Contrary to contemporary belief, background quill colour is of little use in colour identification. Whether the quill is white or cream-coloured is generally nothing more than a subjective call. Instead, I have developed a system employing 5 different physical markers. They are:

  • 1 Forehead Quill Banding

    The long, double-banded quills on the forehead are very helpful. If there is good, clean separation between the two bands, the hedgehog is in the White-Bellied colour grouping. If there is poor separation with a fair degree of colour or muddiness between the bands, then the colour is in the Algerian grouping.

  • 2 Skin Colour

    The skin colour over the back is another excellent means of identification. If after reviewing the standardized colour guide you find that your hedgehog's quill colour fits the description given for a particular colour, but that the skin colour is darker, you are likely looking at an Algerian colour.
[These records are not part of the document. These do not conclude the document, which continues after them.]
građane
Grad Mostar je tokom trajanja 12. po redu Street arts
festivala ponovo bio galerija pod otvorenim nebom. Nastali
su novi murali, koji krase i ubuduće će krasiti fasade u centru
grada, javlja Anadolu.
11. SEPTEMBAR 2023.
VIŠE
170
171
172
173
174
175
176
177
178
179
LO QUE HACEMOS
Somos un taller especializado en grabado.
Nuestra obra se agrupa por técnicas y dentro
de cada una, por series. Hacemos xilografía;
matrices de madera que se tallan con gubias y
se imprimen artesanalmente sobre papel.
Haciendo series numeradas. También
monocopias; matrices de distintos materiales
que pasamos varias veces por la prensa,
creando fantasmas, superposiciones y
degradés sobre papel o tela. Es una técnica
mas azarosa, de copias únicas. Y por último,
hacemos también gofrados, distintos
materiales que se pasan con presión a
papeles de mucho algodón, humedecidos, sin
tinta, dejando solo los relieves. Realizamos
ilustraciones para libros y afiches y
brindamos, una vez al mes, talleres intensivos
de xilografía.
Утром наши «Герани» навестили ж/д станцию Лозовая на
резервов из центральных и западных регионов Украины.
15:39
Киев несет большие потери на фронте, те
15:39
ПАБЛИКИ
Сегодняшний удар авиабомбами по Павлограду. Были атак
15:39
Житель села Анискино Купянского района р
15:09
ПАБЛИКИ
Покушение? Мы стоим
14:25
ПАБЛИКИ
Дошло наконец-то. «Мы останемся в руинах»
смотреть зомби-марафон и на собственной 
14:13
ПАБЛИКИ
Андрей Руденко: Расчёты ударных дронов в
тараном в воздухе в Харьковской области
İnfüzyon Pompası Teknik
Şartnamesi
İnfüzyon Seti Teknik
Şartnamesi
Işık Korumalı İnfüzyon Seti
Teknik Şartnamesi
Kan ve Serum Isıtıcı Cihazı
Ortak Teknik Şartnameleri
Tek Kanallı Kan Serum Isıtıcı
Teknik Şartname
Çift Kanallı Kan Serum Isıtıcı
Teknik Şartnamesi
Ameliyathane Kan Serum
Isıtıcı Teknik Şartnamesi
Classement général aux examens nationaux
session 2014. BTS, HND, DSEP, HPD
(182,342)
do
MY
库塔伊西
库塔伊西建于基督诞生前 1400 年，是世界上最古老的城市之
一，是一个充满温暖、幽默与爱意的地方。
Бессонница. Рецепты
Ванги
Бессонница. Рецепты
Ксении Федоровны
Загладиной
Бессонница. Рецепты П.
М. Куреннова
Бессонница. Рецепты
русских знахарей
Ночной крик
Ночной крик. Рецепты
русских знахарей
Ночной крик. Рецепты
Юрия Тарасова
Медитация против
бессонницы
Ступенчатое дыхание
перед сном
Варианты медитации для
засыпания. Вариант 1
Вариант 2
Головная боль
Algerian colours have a skin colour that is a full 5 shades darker than their White-Bellied counterparts. (see skin chart)

  • 3 Mask Colour

    Although the differences between mask colours in the two species is difficult to differentiate in colours in the Apricot to Algerian Chocolate range, (Algerian masks are somewhat lighter and more of a brownish tinge) they are very easy to distinguish in the Algerian Grey to Black range. The masks in these colours are considerably darker and extend well past the eye, almost to the point where the face meets the quill line at the side of the face. As well, many display "badger stripes," two stripes that extend from the mask, up the forehead between the eyes, to the quill line.

  • 4 Mottling

    Mottling of the skin on the underbelly (similar to birth marks) is another good indicator. While White-Bellied Salt & Pepper, Dark Grey and Grey (and their associated variants) can and oftentimes do have mottling, all other White-Bellied colours do not. All Algerian colours, on the other hand, can display mottling to some degree. A Cinnicot with mottling, for example, must be an Algerian

  • 5 Eye Patches

    Eye patches are a very distinctive marking seen only in Algerian colours and the odd W.B.Champagne/Cinnicot. These are pale golden-brown patches of colour located just below the eye. They range in intensity from very pale and small in Algerian Champagne to a rich golden-brown and as much as 3/8 inch in diameter in the darker Algerian colours.